■ Record excerpts:
*** Begin section ***

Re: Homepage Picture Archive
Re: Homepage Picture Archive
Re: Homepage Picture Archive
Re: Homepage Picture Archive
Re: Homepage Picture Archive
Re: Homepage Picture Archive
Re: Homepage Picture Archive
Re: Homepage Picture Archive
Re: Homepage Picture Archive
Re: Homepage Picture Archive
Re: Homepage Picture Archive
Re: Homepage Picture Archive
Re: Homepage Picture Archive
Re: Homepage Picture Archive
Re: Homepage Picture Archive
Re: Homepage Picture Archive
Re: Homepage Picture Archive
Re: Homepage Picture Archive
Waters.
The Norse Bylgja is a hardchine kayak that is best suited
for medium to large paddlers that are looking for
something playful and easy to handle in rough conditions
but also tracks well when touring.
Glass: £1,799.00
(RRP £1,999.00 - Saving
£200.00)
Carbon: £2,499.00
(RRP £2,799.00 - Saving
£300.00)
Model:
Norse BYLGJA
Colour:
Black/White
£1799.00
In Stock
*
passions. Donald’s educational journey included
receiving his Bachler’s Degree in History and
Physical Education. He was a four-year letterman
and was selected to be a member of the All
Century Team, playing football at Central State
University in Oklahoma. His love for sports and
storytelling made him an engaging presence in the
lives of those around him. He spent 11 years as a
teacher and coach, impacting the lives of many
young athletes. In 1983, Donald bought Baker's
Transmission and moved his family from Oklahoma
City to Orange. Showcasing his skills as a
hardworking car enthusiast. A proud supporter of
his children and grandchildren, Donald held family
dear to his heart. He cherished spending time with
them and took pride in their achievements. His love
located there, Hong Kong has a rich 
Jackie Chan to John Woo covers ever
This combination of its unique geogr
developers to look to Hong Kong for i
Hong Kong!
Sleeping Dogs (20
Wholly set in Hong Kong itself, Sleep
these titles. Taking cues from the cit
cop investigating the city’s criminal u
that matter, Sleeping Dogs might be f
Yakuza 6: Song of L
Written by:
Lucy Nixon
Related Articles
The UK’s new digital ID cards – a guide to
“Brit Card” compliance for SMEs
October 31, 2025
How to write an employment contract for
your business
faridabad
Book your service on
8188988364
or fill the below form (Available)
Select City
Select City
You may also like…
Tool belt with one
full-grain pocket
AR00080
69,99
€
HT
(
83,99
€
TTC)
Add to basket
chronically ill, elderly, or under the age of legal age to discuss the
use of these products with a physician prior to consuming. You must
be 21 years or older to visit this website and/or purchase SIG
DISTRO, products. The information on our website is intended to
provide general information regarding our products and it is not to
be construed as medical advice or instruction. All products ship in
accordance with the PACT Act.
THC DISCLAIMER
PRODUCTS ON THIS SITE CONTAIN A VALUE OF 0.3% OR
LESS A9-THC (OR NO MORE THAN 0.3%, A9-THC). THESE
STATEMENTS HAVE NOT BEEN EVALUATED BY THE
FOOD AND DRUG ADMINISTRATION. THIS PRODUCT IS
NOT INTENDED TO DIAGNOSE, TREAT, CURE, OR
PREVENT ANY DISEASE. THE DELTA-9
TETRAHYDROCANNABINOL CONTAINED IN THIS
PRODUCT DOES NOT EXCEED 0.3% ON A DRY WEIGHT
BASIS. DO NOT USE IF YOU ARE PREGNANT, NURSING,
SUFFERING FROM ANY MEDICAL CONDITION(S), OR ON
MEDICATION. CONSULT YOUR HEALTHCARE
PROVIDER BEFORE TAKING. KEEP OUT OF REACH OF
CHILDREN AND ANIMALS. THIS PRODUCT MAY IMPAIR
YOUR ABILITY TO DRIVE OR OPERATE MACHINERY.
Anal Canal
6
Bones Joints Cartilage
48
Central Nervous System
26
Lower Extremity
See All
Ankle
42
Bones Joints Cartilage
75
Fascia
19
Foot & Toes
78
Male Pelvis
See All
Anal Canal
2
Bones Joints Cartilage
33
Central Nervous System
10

*** End section ***

Write every entry out again exactly.

Re: Homepage Picture Archive
Re: Homepage Picture Archive
Re: Homepage Picture Archive
Re: Homepage Picture Archive
Re: Homepage Picture Archive
Re: Homepage Picture Archive
Re: Homepage Picture Archive
Re: Homepage Picture Archive
Re: Homepage Picture Archive
Re: Homepage Picture Archive
Re: Homepage Picture Archive
Re: Homepage Picture Archive
Re: Homepage Picture Archive
Re: Homepage Picture Archive
Re: Homepage Picture Archive
Re: Homepage Picture Archive
Re: Homepage Picture Archive
Re: Homepage Picture Archive
Waters.
The Norse Bylgja is a hardchine kayak that is best suited
for medium to large paddlers that are looking for
something playful and easy to handle in rough conditions
but also tracks well when touring.
Glass: £1,799.00
(RRP £1,999.00 - Saving
£200.00)
Carbon: £2,499.00
(RRP £2,799.00 - Saving
£300.00)
Model:
Norse BYLGJA
Colour:
Black/White
£1799.00
In Stock
*
passions. Donald’s educational journey included
receiving his Bachler’s Degree in History and
Physical Education. He was a four-year letterman
and was selected to be a member of the All
Century Team, playing football at Central State
University in Oklahoma. His love for sports and
storytelling made him an engaging presence in the
lives of those around him. He spent 11 years as a
teacher and coach, impacting the lives of many
young athletes. In 1983, Donald bought Baker's
Transmission and moved his family from Oklahoma
City to Orange. Showcasing his skills as a
hardworking car enthusiast. A proud supporter of
his children and grandchildren, Donald held family
dear to his heart. He cherished spending time with
them and took pride in their achievements. His love
located there, Hong Kong has a rich 
Jackie Chan to John Woo covers ever
This combination of its unique geogr
developers to look to Hong Kong for i
Hong Kong!
Sleeping Dogs (20
Wholly set in Hong Kong itself, Sleep
these titles. Taking cues from the cit
cop investigating the city’s criminal u
that matter, Sleeping Dogs might be f
Yakuza 6: Song of L
Written by:
Lucy Nixon
Related Articles
The UK’s new digital ID cards – a guide to
“Brit Card” compliance for SMEs
October 31, 2025
How to write an employment contract for
your business
faridabad
Book your service on
8188988364
or fill the below form (Available)
Select City
Select City
You may also like…
Tool belt with one
full-grain pocket
AR00080
69,99
€
HT
(
83,99
€
TTC)
Add to basket
chronically ill, elderly, or under the age of legal age to discuss the
use of these products with a physician prior to consuming. You must
be 21 years or older to visit this website and/or purchase SIG
DISTRO, products. The information on our website is intended to
provide general information regarding our products and it is not to
be construed as medical advice or instruction. All products ship in
accordance with the PACT Act.
THC DISCLAIMER
PRODUCTS ON THIS SITE CONTAIN A VALUE OF 0.3% OR
LESS A9-THC (OR NO MORE THAN 0.3%, A9-THC). THESE
STATEMENTS HAVE NOT BEEN EVALUATED BY THE
FOOD AND DRUG ADMINISTRATION. THIS PRODUCT IS
NOT INTENDED TO DIAGNOSE, TREAT, CURE, OR
PREVENT ANY DISEASE. THE DELTA-9
TETRAHYDROCANNABINOL CONTAINED IN THIS
PRODUCT DOES NOT EXCEED 0.3% ON A DRY WEIGHT
BASIS. DO NOT USE IF YOU ARE PREGNANT, NURSING,
SUFFERING FROM ANY MEDICAL CONDITION(S), OR ON
MEDICATION. CONSULT YOUR HEALTHCARE
PROVIDER BEFORE TAKING. KEEP OUT OF REACH OF
CHILDREN AND ANIMALS. THIS PRODUCT MAY IMPAIR
YOUR ABILITY TO DRIVE OR OPERATE MACHINERY.
Anal Canal
6
Bones Joints Cartilage
48
Central Nervous System
26
Lower Extremity
See All
Ankle
42
Bones Joints Cartilage
75
Fascia
19
Foot & Toes
78
Male Pelvis
See All
Anal Canal
2
Bones Joints Cartilage
33
Central Nervous System
10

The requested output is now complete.